--- Data for this task Enclosed Below ---

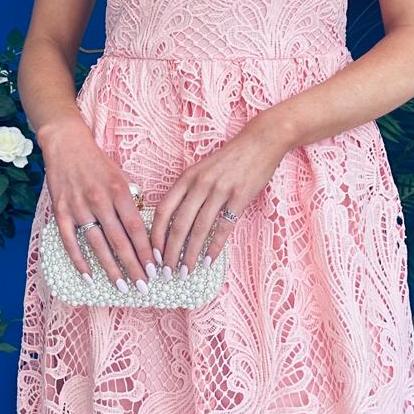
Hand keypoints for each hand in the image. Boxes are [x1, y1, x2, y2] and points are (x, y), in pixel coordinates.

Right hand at [39, 115, 157, 291]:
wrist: (66, 144)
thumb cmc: (97, 163)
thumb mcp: (120, 177)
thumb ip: (129, 203)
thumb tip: (142, 233)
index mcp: (119, 191)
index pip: (136, 228)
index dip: (146, 251)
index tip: (155, 270)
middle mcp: (99, 200)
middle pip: (119, 241)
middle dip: (133, 267)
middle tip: (143, 287)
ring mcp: (78, 207)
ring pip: (97, 245)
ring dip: (111, 269)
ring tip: (122, 287)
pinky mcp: (60, 211)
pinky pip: (70, 241)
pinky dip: (79, 261)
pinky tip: (89, 277)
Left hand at [151, 118, 287, 277]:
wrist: (260, 142)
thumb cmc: (229, 159)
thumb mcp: (201, 169)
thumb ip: (187, 191)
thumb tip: (172, 222)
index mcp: (187, 177)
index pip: (164, 210)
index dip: (156, 235)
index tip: (153, 253)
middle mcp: (200, 184)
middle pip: (179, 224)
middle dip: (170, 252)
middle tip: (166, 271)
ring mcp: (221, 190)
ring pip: (200, 229)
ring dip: (191, 254)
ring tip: (186, 271)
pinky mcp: (240, 197)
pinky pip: (224, 227)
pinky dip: (215, 247)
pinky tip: (208, 260)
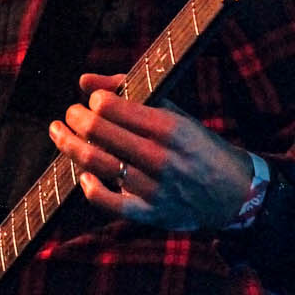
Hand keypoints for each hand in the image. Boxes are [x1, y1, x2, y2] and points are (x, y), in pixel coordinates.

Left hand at [49, 74, 252, 230]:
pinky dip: (88, 186)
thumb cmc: (198, 147)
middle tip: (70, 114)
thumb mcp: (175, 114)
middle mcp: (160, 157)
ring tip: (61, 134)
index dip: (95, 101)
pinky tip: (83, 175)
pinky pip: (106, 202)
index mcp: (169, 128)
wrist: (233, 192)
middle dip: (75, 118)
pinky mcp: (148, 213)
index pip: (112, 107)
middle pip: (98, 132)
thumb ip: (131, 94)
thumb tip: (85, 81)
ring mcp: (153, 188)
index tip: (94, 101)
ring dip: (70, 145)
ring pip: (96, 163)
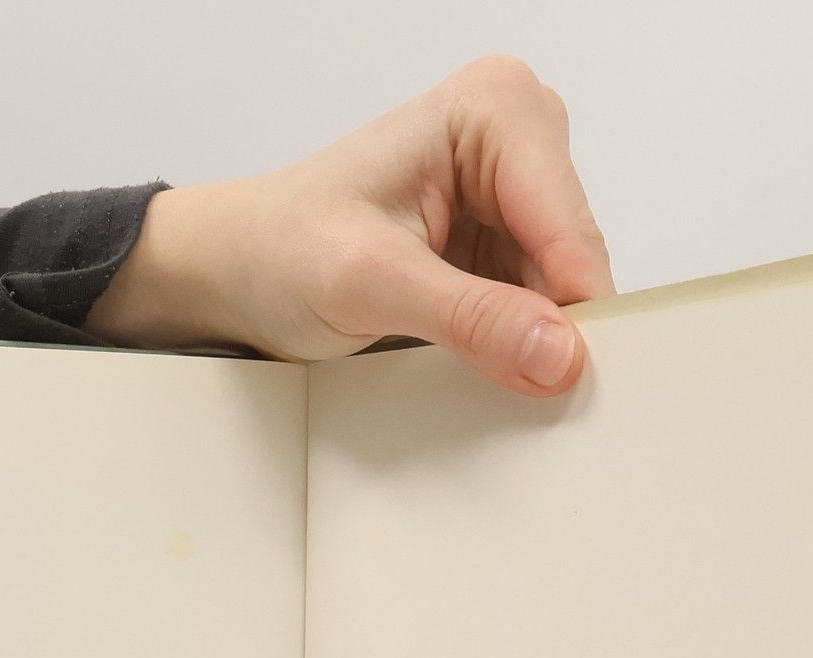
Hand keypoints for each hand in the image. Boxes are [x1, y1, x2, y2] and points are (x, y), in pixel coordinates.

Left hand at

--- End of Enclosed Data for this task ---

● **Problem**
Only the lines that hold the word "middle" are wanted; each should be pulled from the records.

● **Solution**
middle mcp: (99, 200)
middle pip: (119, 241)
middle dip: (133, 267)
middle tip: (143, 287)
middle mcp: (200, 184)
middle pip: (179, 224)
middle dip: (170, 252)
middle tip: (166, 271)
middle tip: (70, 114)
middle mcp: (160, 157)
middle dip: (75, 118)
middle pip: (98, 132)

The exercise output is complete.